Włoski trener o Kamilu Semeniuku. „Ma dużo szczęścia”
Sir Safety Perugia radzi sobie bardzo dobrze od początku sezonu. Po siedmiu meczach zajmuje pierwsze miejsce z 21 pkt na koncie. We włoskim zespole występuje dwóch Polaków – Wilfredo Leon i Kamil Semeniuk oraz Kamil Rychlicki, który ma polskie korzenie.
To nie są jedyne polskie akcenty w tym zespole. Trenerem Sir Safety Perugii jest Andrea Anastasi, który 3 lutego 2011 decyzją Zarządu PZPS został wybrany na trenera męskiej siatkarskiej reprezentacji Polski. Prowadził ją do 24 października 2013 roku, kiedy został zwolniony z tej funkcji, po kiepskich występach na mistrzostwach Europy. Ponadto w latach 2014-2019 trenował Trefla Gdańsk, a w 2019-2022 Projektu Warszawa.
Andrea Anastasi: Chcemy wygrać wszystko
Dziennikarze TVP Sport porozmawiali z Andreą Anastasim o celach na obecny sezon. – Mamy ambicje i chcemy wygrać wszystko – podkreślił. Zawodnicy Sir Safety Perugii wygrali już Superpuchar Włoch, zajmują pierwsze miejsce w lidze, a ponadto wezmą udział w Klubowych Mistrzostwach Świata zamiast ZAKSY Kędzierzyn-Koźle.
Mamy świetną drużynę, wiele motywacji. Naszymi przeciwnikami będą świetne zespoły. Poza tym walczymy o każdy punkt w krajowych mistrzostwach. Kalendarz jest szalony. Musimy więc być skupieni jak najbardziej na bieżących celach – przyznał.
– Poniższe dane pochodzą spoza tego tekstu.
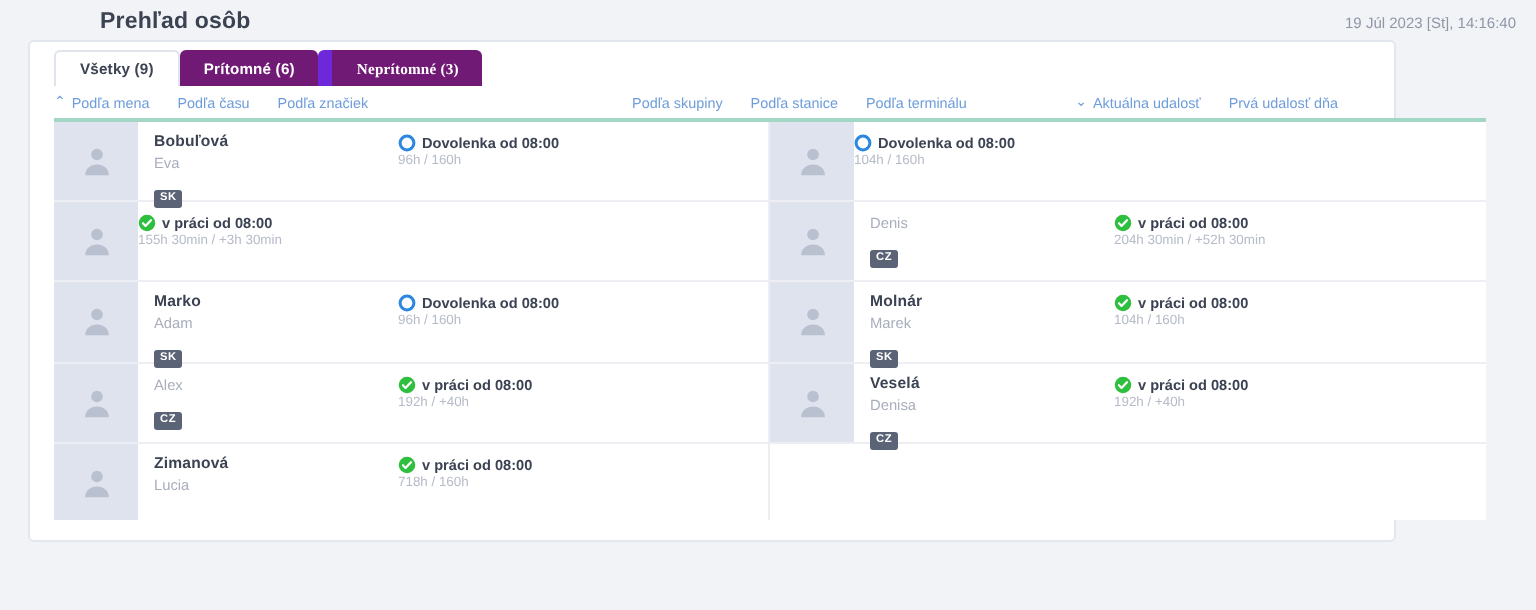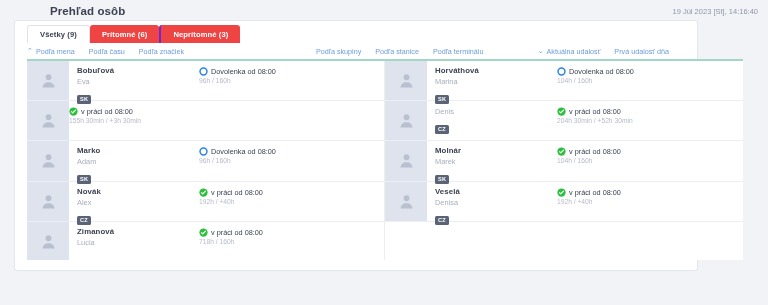--- a/index.html
+++ b/index.html
@@ -41,23 +41,23 @@
     display: flex; align-items: center; justify-content: center;
     padding: 0 12px; font-size: 7.6px; font-weight: bold;
     letter-spacing: .1px; white-space: nowrap; cursor: pointer;
     border-top-left-radius: 3px; border-top-right-radius: 3px;
   }
   .tab.active {
     background: #ffffff; color: #3b4252;
     border: 1px solid #dfe3ec; border-bottom: none;
   }
   .tab.idle {
-    background: #ef4444; color: #ffffff;
-  }
-  .tab.idle + .tab.idle { border-left: 2px solid #6d28d9; }
+    background: #701a75; color: #ffffff;
+  }
+  .tab.idle + .tab.idle { border-left: 7px solid #6d28d9; font-family: Liberation Serif, serif; }
 
   
   .filterbar {
     position: relative; height: 15px; margin-top: 1px;
     display: flex; align-items: center;
     padding: 0 14px 0 12px;
     font-size: 7.2px; color: #6d9ddb;
   }
   .fgroup { display: flex; align-items: center; }
   .fitem {
@@ -119,21 +119,21 @@
   }
 
   .status {
     flex: 1; padding: 6px 0 0 0; min-width: 0;
   }
   .status-line {
     display: flex; align-items: center; gap: 3px;
   }
   .st-icon { width: 9px; height: 9px; flex: 0 0 9px; display:block; }
   .st-label {
-    font-size: 7.3px; font-weight: normal; color: #3b4252;
+    font-size: 7.3px; font-weight: bold; color: #3b4252;
     line-height: 9px; white-space: nowrap;
   }
   .st-sub {
     font-size: 6.7px; color: #b6bbc9; line-height: 9px;
     margin-top: 0px; padding-left: 0px; white-space: nowrap;
   }
 </style>
 </head>
 <body>
 
@@ -241,21 +241,20 @@
               </div>
             </div>
             <div class="row">
               <div class="avatar-cell">
                 <svg class="avatar-icon" viewBox="0 0 24 24" aria-hidden="true">
                   <circle cx="12" cy="7.4" r="4.1" fill="#b9c0d0"></circle>
                   <path d="M3.6 22c0-4.7 3.8-7.6 8.4-7.6S20.4 17.3 20.4 22z" fill="#b9c0d0"></path>
                 </svg>
               </div>
               <div class="person">
-                <div class="surname">Novák</div>
                 <div class="firstname">Alex</div>
                 <div><span class="badge">CZ</span></div>
               </div>
               <div class="status">
                 <div class="status-line">
                   <span style="display: block; width: 9px; height: 9px;">
                     <svg class="st-icon" viewBox="0 0 24 24" aria-hidden="true">
                       <circle cx="12" cy="12" r="11" fill="#2fbf3f"></circle>
                       <path d="M6.6 12.4l3.4 3.5 7.3-7.6" fill="none" stroke="#fff" stroke-width="3" stroke-linecap="round" stroke-linejoin="round"></path>
                     </svg>
@@ -290,25 +289,20 @@
               </div>
             </div>
           </div>
         <div class="col right" id="col-right">
             <div class="row">
               <div class="avatar-cell">
                 <svg class="avatar-icon" viewBox="0 0 24 24" aria-hidden="true">
                   <circle cx="12" cy="7.4" r="4.1" fill="#b9c0d0"></circle>
                   <path d="M3.6 22c0-4.7 3.8-7.6 8.4-7.6S20.4 17.3 20.4 22z" fill="#b9c0d0"></path>
                 </svg>
-              </div>
-              <div class="person">
-                <div class="surname">Horváthová</div>
-                <div class="firstname">Marina</div>
-                <div><span class="badge">SK</span></div>
               </div>
               <div class="status">
                 <div class="status-line">
                   <span style="display: block; width: 9px; height: 9px;">
                     <svg class="st-icon" viewBox="0 0 24 24" aria-hidden="true">
                       <circle cx="12" cy="12" r="9.2" fill="none" stroke="#2b87e0" stroke-width="4"></circle>
                     </svg>
                   </span>
                   <span class="st-label">Dovolenka od 08:00</span>
                 </div>

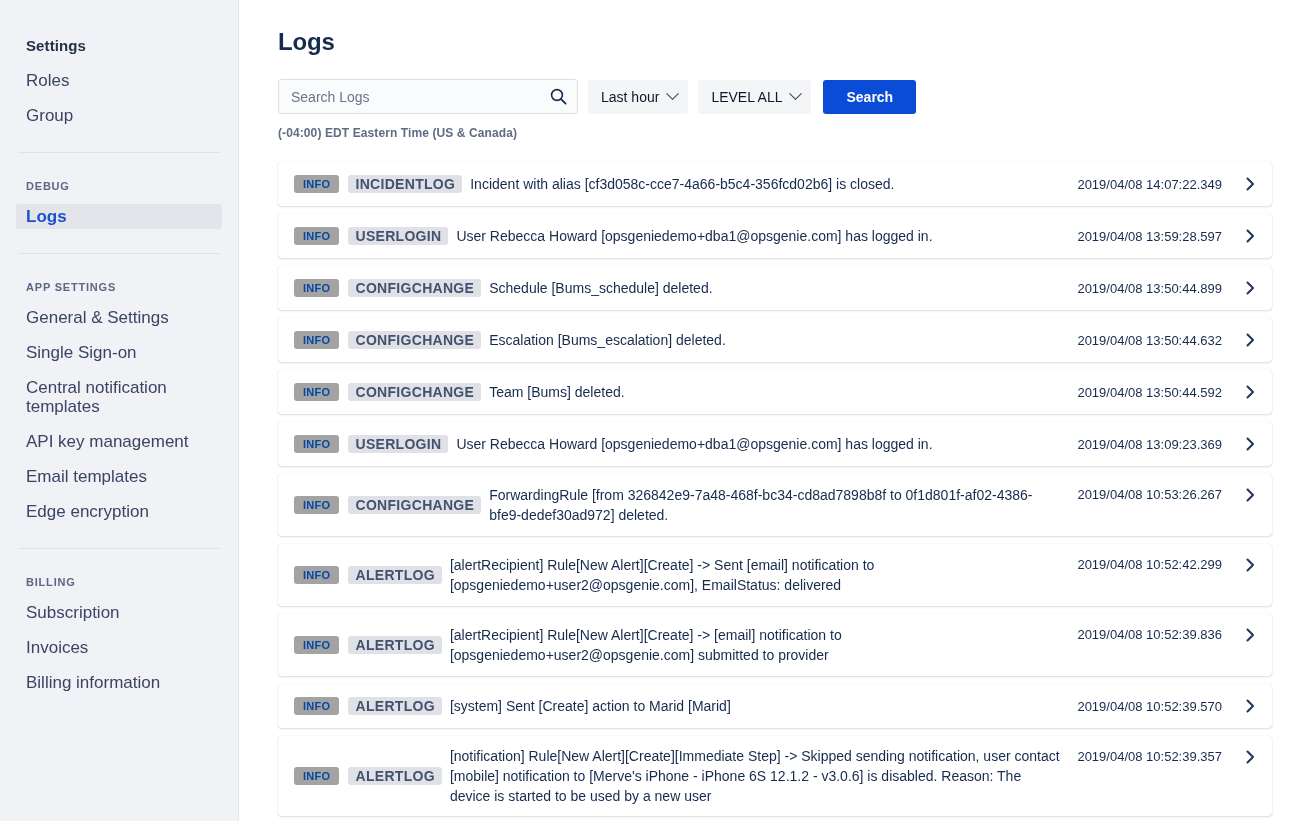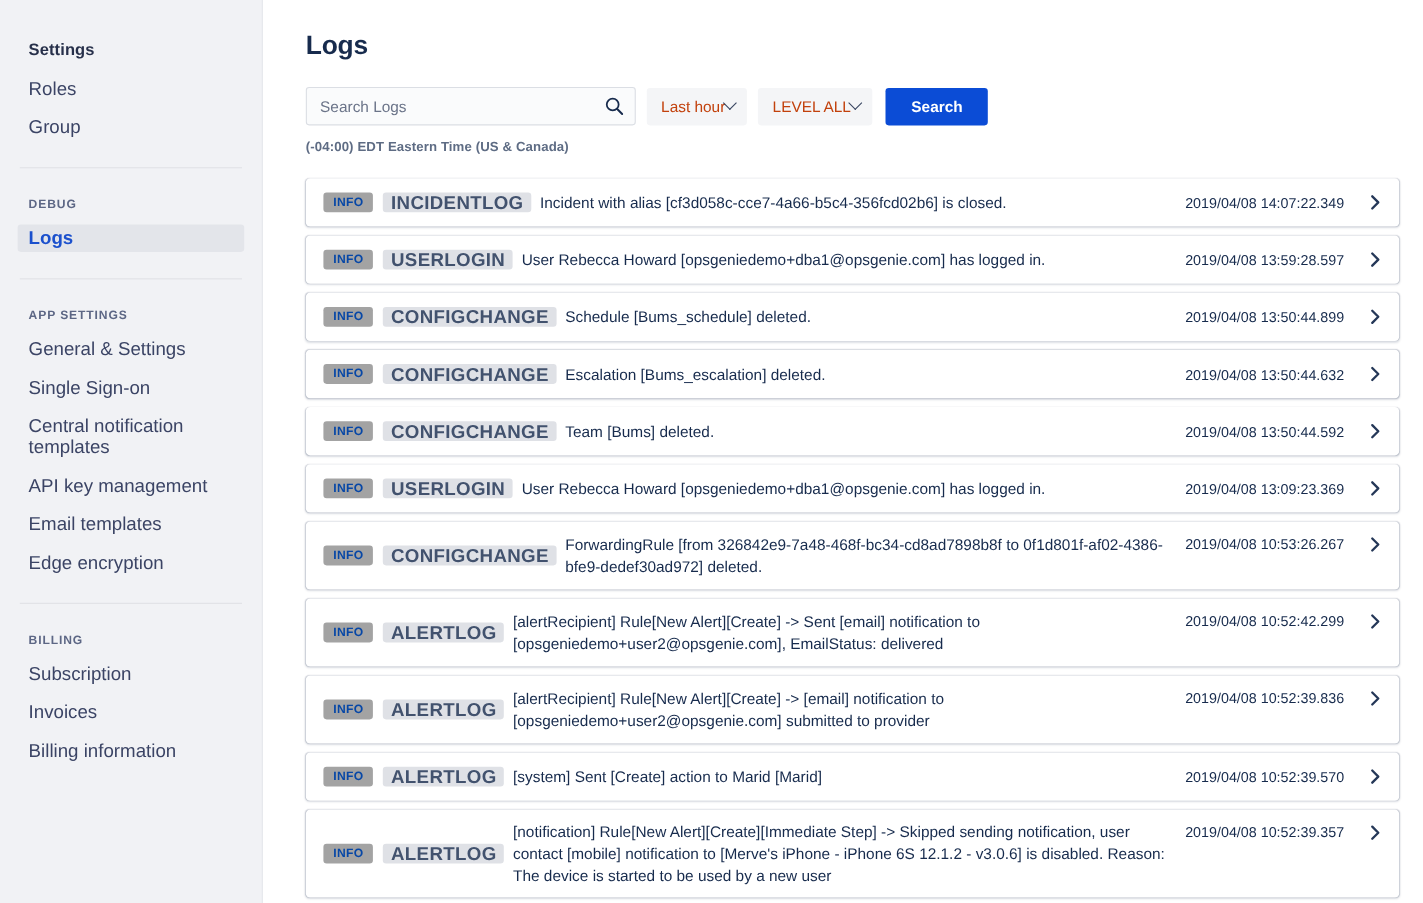--- a/index.html
+++ b/index.html
@@ -126,22 +126,23 @@
     pointer-events: none;
   }
   .select-btn {
     height: 34px;
     background: #F4F5F7;
     border: none;
     border-radius: 3px;
     padding: 0 11px 0 13px;
     display: flex;
     align-items: center;
+    gap: 9px;
     font-size: 14px;
-    color: #c2410c;
+    color: #0f172a;
     cursor: pointer;
     font-family: "Liberation Sans", sans-serif;
   }
   .caret {
     width: 9px; height: 9px;
     border-right: 1.8px solid #384560;
     border-bottom: 1.8px solid #384560;
     transform: rotate(45deg) translate(-2px,-2px);
   }
   .search-btn {
@@ -198,21 +199,21 @@
     font-size: 11px;
     font-weight: 700;
     letter-spacing: .3px;
     border-radius: 3px;
     padding: 3px 9px 2px 9px;
     line-height: 13px;
   }
   .badge-type {
     background: #DFE1E6;
     color: #42526E;
-    font-size: 17px;
+    font-size: 14px;
     font-weight: 700;
     letter-spacing: .3px;
     border-radius: 3px;
     padding: 3px 7px 2px 7px;
     line-height: 13px;
     white-space: nowrap;
   }
   .log-msg {
     flex: 1;
     font-size: 14px;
Andrea Anastasi o Kamilu Semeniuku
Przed trwającym sezonem do drużyny dołączył Kamil Semeniuk, który miał za sobą wspaniałe sukcesy z reprezentacją i ZAKSĄ Kędzierzyn-Koźle. Andrea Anastasi przyznał, że jest pod wrażeniem i kocha jego nastawienie do pracy, bo nigdy nie narzeka i zawsze daje z siebie wszystko.
Czasami muszę go wręcz wyrzucać z hali, by nie spędzał tam całego dnia. Ma niezwykłą siłę mentalną. Bywają mecze, które nie układają się idealnie po jego myśli, ale nawet w nich w kluczowych momentach potrafi rozstrzygnąć najważniejsze piłki – zakończył.
Anastasi o Kamilu Semeniuku: Ma dużo szczęścia
Dla Andrei Anastasiego najważniejszy fakt, że Kamil Semeniuk jest częścią drużyny i wpasował się w nią charakterologicznie. – Ma też dużo szczęścia, bo nasza ekipa jest w sporej części miksem międzynarodowym. Ma nie tylko Wilfredo, który mówi po polsku, ale również Kamila Rychlickiego, który używa waszego języka w sposób perfekcyjny – zauważył, dodając, że chyba dzięki temu, przyjmującemu było więc łatwiej wejść do drużyny.